Jessie gets a call from her aunt summoning her home to deal with a family emergency. Jessie grew up on an island off the coast of South Carolina with her mom, dad, and brother until a tragic boat explosion took her father when she was only 10. Since then, the family was never the same. Jessie escaped the island the first chance she got, got married to Hugh and had a daughter. But when she finds out that her mother has purposely cut off a finger, Jessie needs to return to the island and face the past.
When Jessie gets to her mother's house, there's a lot of emotions in that house. Jessie knows something is wrong with her marriage and is trying to re-find herself. Her mother is obviously struggling with a very deep grief. The two aren't good at confronting each other so they just dance around each other for the majority of the book.

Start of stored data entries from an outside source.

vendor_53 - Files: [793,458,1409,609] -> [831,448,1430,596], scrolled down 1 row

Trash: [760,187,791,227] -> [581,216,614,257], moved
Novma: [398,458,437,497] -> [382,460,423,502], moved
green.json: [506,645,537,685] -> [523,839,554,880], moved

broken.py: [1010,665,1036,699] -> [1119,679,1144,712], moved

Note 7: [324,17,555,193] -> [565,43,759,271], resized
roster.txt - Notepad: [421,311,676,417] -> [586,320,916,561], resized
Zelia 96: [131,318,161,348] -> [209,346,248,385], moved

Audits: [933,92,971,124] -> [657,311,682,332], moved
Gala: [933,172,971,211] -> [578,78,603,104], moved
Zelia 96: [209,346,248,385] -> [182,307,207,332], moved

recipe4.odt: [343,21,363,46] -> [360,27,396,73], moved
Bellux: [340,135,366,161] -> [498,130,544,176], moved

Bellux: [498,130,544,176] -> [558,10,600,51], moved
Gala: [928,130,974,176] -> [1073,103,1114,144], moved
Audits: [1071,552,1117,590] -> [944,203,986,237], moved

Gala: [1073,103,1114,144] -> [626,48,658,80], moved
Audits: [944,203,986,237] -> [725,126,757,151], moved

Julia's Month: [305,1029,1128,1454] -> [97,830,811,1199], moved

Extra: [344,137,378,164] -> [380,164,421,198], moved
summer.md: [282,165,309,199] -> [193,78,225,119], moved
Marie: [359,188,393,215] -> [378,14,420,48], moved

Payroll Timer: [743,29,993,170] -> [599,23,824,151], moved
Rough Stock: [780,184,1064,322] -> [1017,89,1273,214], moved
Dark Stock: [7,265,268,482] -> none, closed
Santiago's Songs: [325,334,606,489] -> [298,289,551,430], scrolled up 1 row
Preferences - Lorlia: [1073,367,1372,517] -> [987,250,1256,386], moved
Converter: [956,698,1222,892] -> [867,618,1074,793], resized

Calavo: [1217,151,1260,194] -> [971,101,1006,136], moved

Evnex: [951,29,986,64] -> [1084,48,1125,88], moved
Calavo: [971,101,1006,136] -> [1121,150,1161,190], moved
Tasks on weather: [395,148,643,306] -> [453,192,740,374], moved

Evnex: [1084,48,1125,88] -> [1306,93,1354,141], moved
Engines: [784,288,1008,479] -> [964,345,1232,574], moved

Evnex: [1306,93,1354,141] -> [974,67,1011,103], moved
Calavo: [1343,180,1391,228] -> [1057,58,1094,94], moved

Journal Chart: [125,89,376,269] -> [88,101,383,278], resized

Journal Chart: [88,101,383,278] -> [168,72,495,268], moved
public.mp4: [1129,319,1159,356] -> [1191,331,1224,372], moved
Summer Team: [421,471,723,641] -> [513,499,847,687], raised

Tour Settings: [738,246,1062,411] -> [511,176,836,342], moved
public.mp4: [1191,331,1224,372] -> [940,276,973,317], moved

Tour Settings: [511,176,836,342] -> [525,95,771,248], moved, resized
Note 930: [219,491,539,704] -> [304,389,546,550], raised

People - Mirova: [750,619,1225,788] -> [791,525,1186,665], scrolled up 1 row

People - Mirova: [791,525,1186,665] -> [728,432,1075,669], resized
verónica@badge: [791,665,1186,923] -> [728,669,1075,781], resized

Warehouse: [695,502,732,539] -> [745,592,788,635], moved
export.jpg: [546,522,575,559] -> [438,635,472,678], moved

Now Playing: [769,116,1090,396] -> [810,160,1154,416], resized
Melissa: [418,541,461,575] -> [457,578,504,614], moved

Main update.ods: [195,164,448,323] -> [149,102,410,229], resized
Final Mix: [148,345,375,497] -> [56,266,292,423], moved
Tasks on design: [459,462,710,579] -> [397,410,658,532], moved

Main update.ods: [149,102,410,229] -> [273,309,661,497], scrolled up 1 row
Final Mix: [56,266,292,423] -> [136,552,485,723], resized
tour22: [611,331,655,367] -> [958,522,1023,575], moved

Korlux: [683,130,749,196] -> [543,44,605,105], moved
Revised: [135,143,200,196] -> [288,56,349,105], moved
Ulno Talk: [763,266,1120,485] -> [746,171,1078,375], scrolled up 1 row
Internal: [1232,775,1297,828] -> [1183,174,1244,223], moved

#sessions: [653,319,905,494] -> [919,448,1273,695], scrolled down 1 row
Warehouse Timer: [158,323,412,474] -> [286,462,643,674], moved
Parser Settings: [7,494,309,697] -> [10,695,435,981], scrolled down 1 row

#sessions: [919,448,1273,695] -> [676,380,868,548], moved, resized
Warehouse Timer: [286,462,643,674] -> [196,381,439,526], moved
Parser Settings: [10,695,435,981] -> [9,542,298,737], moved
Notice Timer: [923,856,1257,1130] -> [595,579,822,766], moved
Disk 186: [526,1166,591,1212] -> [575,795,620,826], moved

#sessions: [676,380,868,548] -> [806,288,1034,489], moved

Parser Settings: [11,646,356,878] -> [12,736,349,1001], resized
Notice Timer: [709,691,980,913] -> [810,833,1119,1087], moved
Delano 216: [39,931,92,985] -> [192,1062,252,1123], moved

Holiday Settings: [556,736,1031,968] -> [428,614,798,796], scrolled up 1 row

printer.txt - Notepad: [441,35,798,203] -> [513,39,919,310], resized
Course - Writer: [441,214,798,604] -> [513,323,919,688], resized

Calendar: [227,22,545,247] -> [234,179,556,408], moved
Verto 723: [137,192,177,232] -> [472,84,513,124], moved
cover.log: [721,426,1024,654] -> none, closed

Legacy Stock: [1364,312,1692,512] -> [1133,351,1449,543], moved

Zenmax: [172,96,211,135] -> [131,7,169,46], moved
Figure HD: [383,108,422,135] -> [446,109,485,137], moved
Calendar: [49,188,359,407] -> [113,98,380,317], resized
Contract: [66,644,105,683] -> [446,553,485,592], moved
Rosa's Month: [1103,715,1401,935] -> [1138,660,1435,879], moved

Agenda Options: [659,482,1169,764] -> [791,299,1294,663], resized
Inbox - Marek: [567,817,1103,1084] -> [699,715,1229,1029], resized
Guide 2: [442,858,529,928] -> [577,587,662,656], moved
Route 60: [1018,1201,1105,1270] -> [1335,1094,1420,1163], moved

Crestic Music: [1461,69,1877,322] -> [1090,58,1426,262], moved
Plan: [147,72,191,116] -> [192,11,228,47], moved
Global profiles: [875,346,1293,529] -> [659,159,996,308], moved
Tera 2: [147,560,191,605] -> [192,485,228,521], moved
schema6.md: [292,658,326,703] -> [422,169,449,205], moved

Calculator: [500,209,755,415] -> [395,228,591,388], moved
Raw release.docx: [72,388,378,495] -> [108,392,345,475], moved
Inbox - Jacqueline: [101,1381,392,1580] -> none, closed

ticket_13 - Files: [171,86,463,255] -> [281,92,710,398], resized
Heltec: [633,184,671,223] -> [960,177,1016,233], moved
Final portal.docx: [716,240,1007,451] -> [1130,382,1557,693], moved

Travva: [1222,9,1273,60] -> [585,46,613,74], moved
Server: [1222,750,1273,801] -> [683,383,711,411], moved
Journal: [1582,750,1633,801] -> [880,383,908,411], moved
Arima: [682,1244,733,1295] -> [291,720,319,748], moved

Also on the island is a monastery where monks live and the island famous mermaid chair sits. As a child, Jessie was in awe of the mermaid chair and things haven't changed. Finding her mother there one night, she also first sees Brother Thomas and instantly falls in love with him, causing further turmoil in her marriage.
The love story of this book bothered me from the start. Jessie and Brother Thomas see each other, exchange no more than a sentence or two, and decide they are in love with each other? None of the rest of the book read like a fairy tale so not sure why the author went down this path. The internal struggle they both had on whether to accept the relationship was interesting, coming from two completely different points of view.
I know others have not enjoyed this book because it doesn't compare to Sue Monk Kidd's other book, The Secret Life of Bees. Having not read that book before, I had nothing to compare this one to. It was very easy to get in to and though I didn't love the story, it was a good enough read to keep me engaged the entire book.
First Line: "In the middle of my marriage, when I was above all Hugh's wife and Dee's mother, one of those unambiguous women with no desire to disturb the universe, I fell in love with a Benedictine monk."